The guiding principles I follow weren’t handed down by authorities. I discovered them working alongside smart people and interacting with thoughtful designers who cared deeply about how they built and implemented software. I wanted to understand how productive people thought and worked, and try to incorporate what I saw as good practices and beliefs into my own beliefs and ways of working.

In the process, I co-wrote two object design books that shared a way of thinking about objects that I still find effective and powerful. Maybe writing books made me an authority. But I also have become a seeker of new and better ways of working. Over the years I have “blended” into my personal set of practices and beliefs about design some powerful ideas of others. This process of incorporating these ways of thinking and problem solving to me feels highly integrative rather than just “accepting” them as unchallenged beliefs or tenets. I have to sort through them, adjust them and then make them part of who I am and what I do.
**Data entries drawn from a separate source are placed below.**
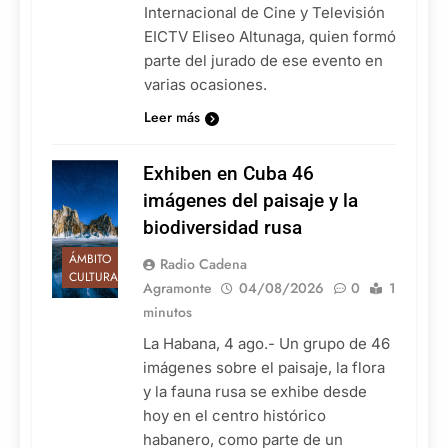
Internacional de Cine y Televisión
EICTV Eliseo Altunaga, quien formó
parte del jurado de ese evento en
varias ocasiones.
Leer más
Exhiben en Cuba 46
imágenes del paisaje y la
biodiversidad rusa
ÁMBITO
Radio Cadena
CULTURAL
Agramonte
04/08/2026
0
1
minutos
La Habana, 4 ago.- Un grupo de 46
imágenes sobre el paisaje, la flora
y la fauna rusa se exhibe desde
hoy en el centro histórico
habanero, como parte de un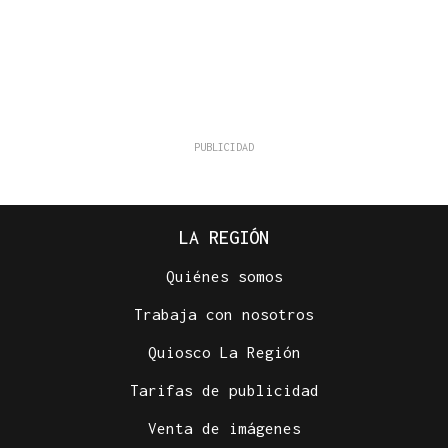
LA REGIÓN
Quiénes somos
Trabaja con nosotros
Quiosco La Región
Tarifas de publicidad
Venta de imágenes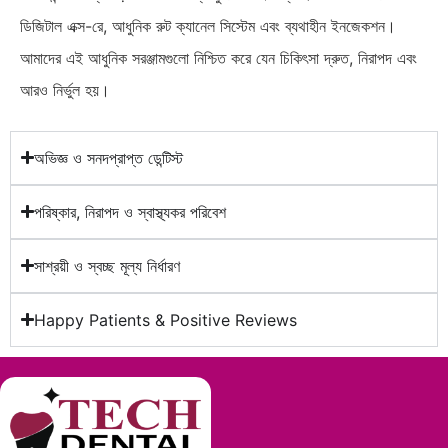
ডিজিটাল এক্স-রে, আধুনিক রুট ক্যানেল সিস্টেম এবং ব্যথাহীন ইনজেকশন।
আমাদের এই আধুনিক সরঞ্জামগুলো নিশ্চিত করে যেন চিকিৎসা দ্রুত, নিরাপদ এবং
আরও নির্ভুল হয়।
অভিজ্ঞ ও সনদপ্রাপ্ত ডেন্টিস্ট
পরিষ্কার, নিরাপদ ও স্বাস্থ্যকর পরিবেশ
সাশ্রয়ী ও স্বচ্ছ মূল্য নির্ধারণ
Happy Patients & Positive Reviews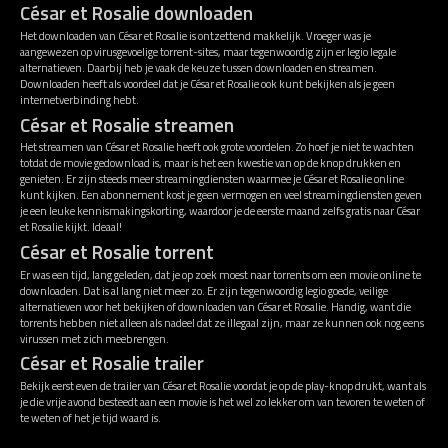
César et Rosalie downloaden
Het downloaden van César et Rosalie is ontzettend makkelijk. Vroeger was je
aangewezen op virusgevoelige torrent-sites, maar tegenwoordig zijn er legio legale
alternatieven. Daarbij heb je vaak de keuze tussen downloaden en streamen.
Downloaden heeft als voordeel dat je César et Rosalie ook kunt bekijken als je geen
internetverbinding hebt.
César et Rosalie streamen
Het streamen van César et Rosalie heeft ook grote voordelen. Zo hoef je niet te wachten
totdat de movie gedownload is, maar is het een kwestie van op de knop drukken en
genieten. Er zijn steeds meer streamingdiensten waarmee je César et Rosalie online
kunt kijken. Een abonnement kost je geen vermogen en veel streamingdiensten geven
je een leuke kennismakingskorting, waardoor je de eerste maand zelfs gratis naar César
et Rosalie kijkt. Ideaal!
César et Rosalie torrent
Er was een tijd, lang geleden, dat je op zoek moest naar torrents om een movie online te
downloaden. Dat is al lang niet meer zo. Er zijn tegenwoordig legio goede, veilige
alternatieven voor het bekijken of downloaden van César et Rosalie. Handig, want die
torrents hebben niet alleen als nadeel dat ze illegaal zijn, maar ze kunnen ook nog eens
virussen met zich meebrengen.
César et Rosalie trailer
Bekijk eerst even de trailer van César et Rosalie voordat je op de play-knop drukt, want als
je die vrije avond besteedt aan een movie is het wel zo lekker om van tevoren te weten of
te weten of het je tijd waard is.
I am not one to blindly accept dogma.

The 3rd definition of dogma has negative connotations: a prescribed doctrine proclaimed as unquestionably true by a particular group.

Hm. I don’t hold many things about software design as being unquestionably true. I find it disconcerting when groups and factions form around the latest truth or discovery. For example, some fervent agile developers I know unquestionably believe that test-first development is the only way to design software. (I’m more of a test-frequent designer by nature). Those who refuse to acknowledge that there are other effective pathways to producing well-written, well-designed, maintainable code are trying to push a dogma of the 3rd meaning.

I find myself questioning any software doctrine that is held as being “universally” true. How presumptuous! There are so many different ways to solve problems and build great software.

I try to keep an open mind. My most strongly held beliefs are ones I should challenge from time to time. To do that, I have to push myself out of my comfort zone. For example, I have discovered a few things by letting go of several strongly held beliefs and performing some interesting experiments: How much code that checks expected behaviors do I really need to keep around to keep software from regressing? How many tests does any organization really need to keep? How many comments do I need in my code? How much of my code should check for well-formed arguments? Is it better to fail fast or fail last? What’s the effect on my code to put in all those checks? What’s the effect of leaving them out.

Not all dogma is handed down from on high or authoritatively laid down…nor is it necessarily bad to hold a common set of beliefs and opinions (the fourth definition of dogma). I’ve been in dysfunctional groups where we couldn’t agree on anything. It was extremely stressful and unproductive.

If as a group we establish and hold a common set of beliefs and practices, then we can just get on with our jobs without all that friction jockeying for who is right and the right way to do things.

But, here’s the rub…if you accept a certain amount of dogma (and I’m not saying what kind of dogma that might be…if you are an agile software developer I am sure you hold certain beliefs on testing, task estimation, collaboration, specification, keeping your code clean, whatever…) be wary of becoming complacent. Dogma needs to be challenged and re-examined from time to time. But don’t toss your current dogma aside on a whim, either. Old beliefs can get stale. But they may still be valid. We need to try out new ideas. But not simply discard older beliefs because shiny new ones are there to distract us.